Reconciliation of GAAP measures to non-GAAP measures may be found at the company’s website www.pb.com/investorrelations.

For the named executive officers, payments are subject to the company first achieving a threshold Income From Continuing Operations objective, consistent with the requirements for deductibility under Section 162(m) of the Code. The maximum annual incentive a named executive officer could receive under the Key Employee Incentive Plan is $4,000,000 and the Committee applies “negative discretion” to reduce annual awards such that individual payouts are tied to the achievement of pre-determined financial and strategic enterprise, business unit and individual performance objectives.

Also, under the Key Employees Incentive Plan, annual cash incentives and long-term CIUs granted to employees at the level of vice president and above are subject to an aggregate limit that may not exceed 4.5% of the income from continuing operations before income taxes of the company and its consolidated subsidiaries, plus any excess not previously used in the five preceding years.
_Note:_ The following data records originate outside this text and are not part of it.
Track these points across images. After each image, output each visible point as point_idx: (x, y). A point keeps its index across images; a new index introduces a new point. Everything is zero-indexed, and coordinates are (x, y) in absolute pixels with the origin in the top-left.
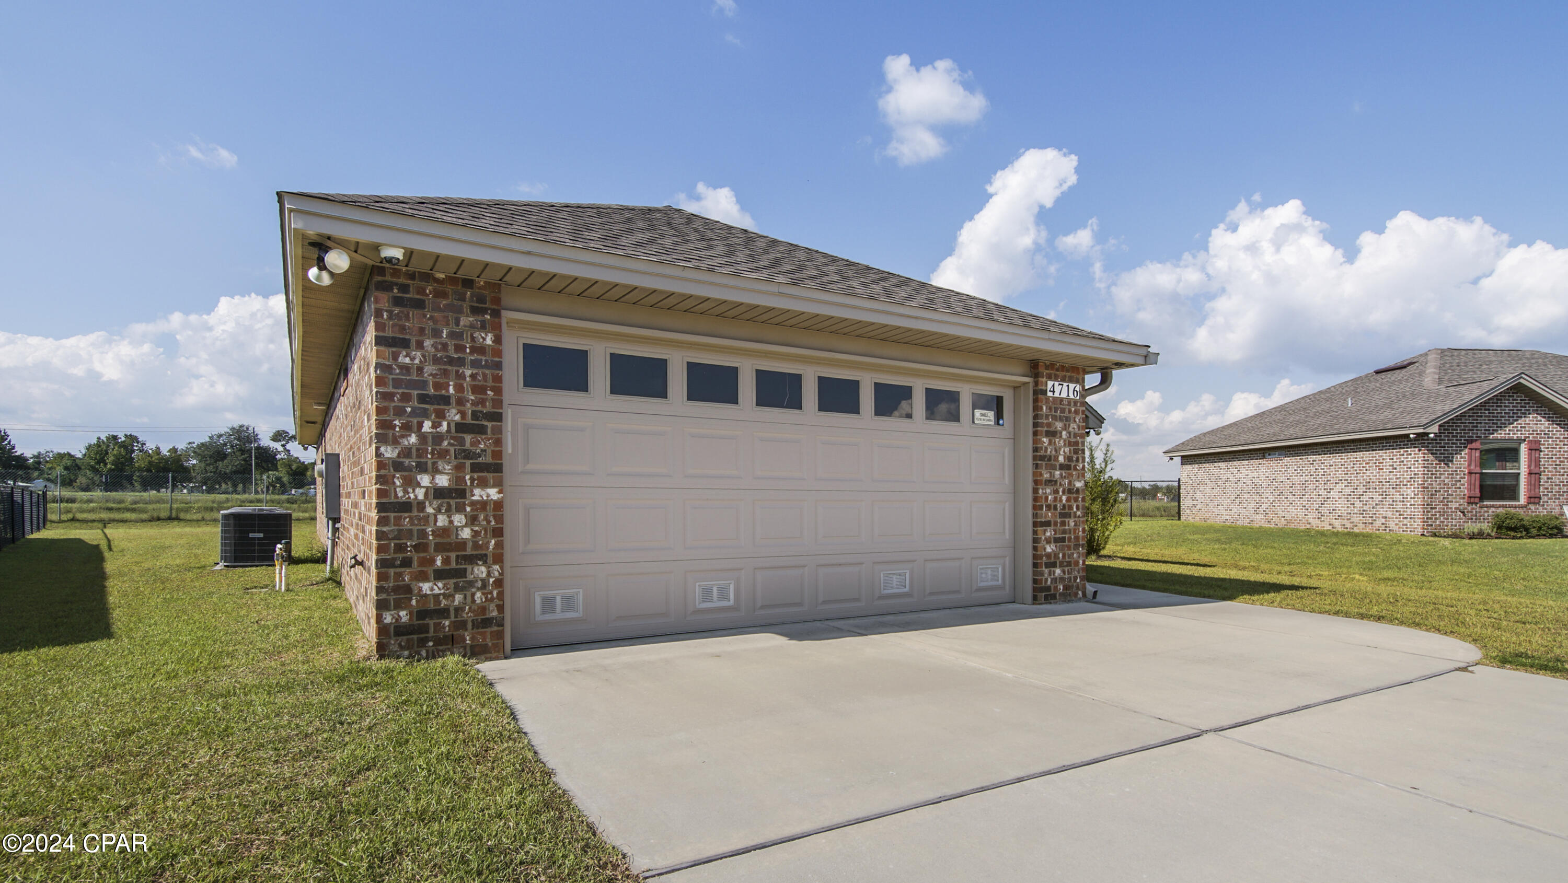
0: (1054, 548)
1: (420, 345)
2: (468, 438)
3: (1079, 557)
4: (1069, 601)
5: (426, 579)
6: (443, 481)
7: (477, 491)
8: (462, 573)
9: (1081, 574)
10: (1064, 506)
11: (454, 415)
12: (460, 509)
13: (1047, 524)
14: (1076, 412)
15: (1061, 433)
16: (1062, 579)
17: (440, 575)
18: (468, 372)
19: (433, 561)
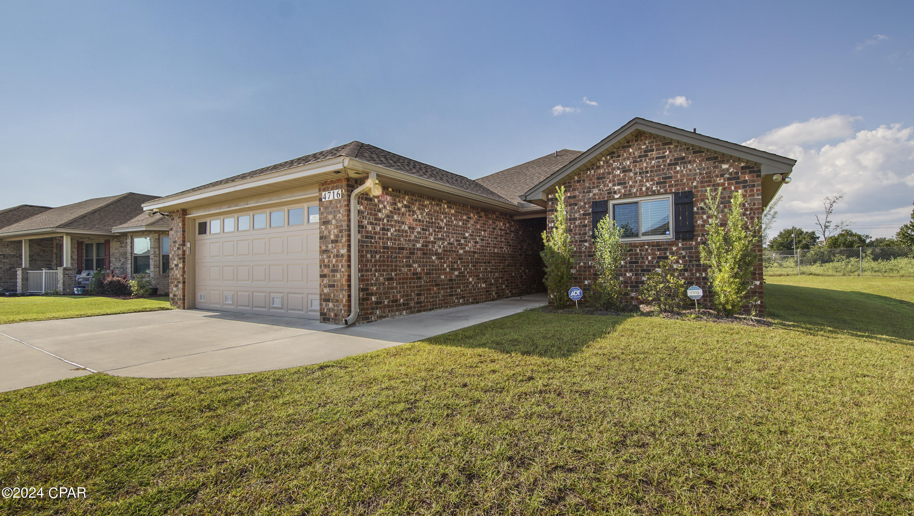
0: (328, 291)
4: (337, 324)
6: (176, 262)
8: (178, 286)
10: (334, 265)
12: (178, 270)
13: (325, 276)
15: (332, 221)
16: (333, 310)
19: (174, 283)
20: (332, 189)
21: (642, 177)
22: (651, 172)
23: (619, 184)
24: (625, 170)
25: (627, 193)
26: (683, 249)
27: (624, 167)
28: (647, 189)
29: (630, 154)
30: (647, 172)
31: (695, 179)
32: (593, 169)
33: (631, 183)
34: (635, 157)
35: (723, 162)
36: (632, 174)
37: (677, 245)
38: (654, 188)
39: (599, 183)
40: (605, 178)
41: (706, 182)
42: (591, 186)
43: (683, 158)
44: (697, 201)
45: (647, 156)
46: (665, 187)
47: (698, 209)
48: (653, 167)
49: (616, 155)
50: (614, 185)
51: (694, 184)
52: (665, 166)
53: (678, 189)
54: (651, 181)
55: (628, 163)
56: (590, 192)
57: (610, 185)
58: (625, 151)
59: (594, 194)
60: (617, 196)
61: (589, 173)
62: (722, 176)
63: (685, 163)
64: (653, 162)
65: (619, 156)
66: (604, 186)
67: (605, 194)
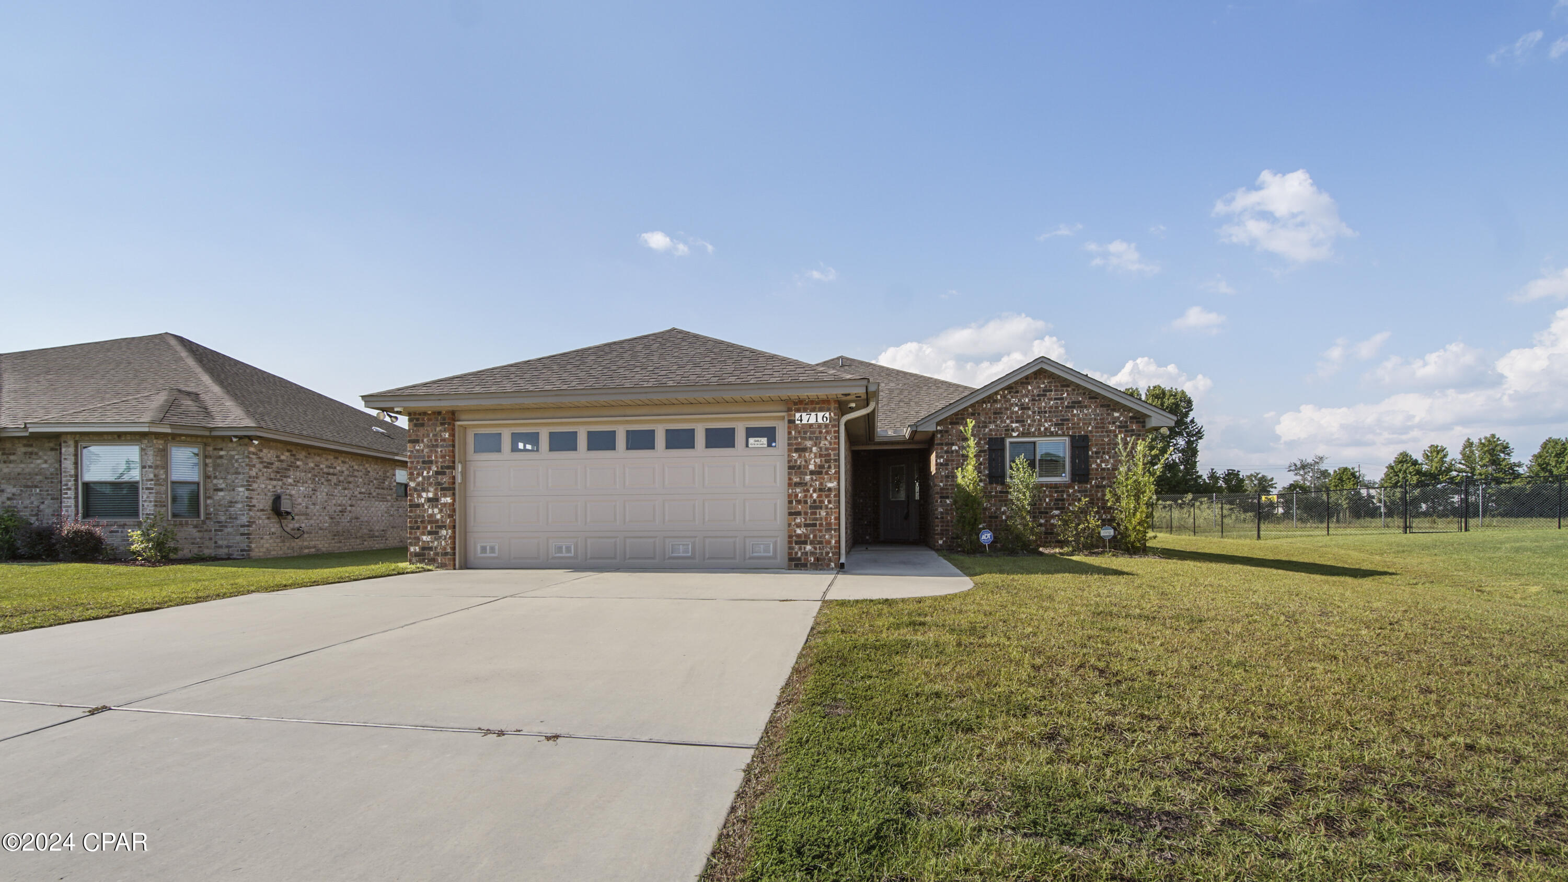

The board of directors amended this plan effective February 2007 to clarify that, consistent with the board’s interpretation of the plan, the aggregate limit on the annual and long-term cash incentives payable in any given year is 4.5% of the company’s consolidated “income from continuing operations before income taxes”.

In February 2007, the Committee awarded 2006 performance payments by measuring performance against objectives that were set by the Committee in the first quarter of 2006. After determining the average performance against these goals, which were weighted equally, the Committee increased the incentive pool by eight percent based on the Committee’s assessment of factors such as quality of earnings, total return to stockholders, progress on strategic objectives and other significant items such as the passage of postal reform legislation, the completion of the sale of the Capital Services external financing business and the completion of strategic acquisitions in adjacent mailstream spaces.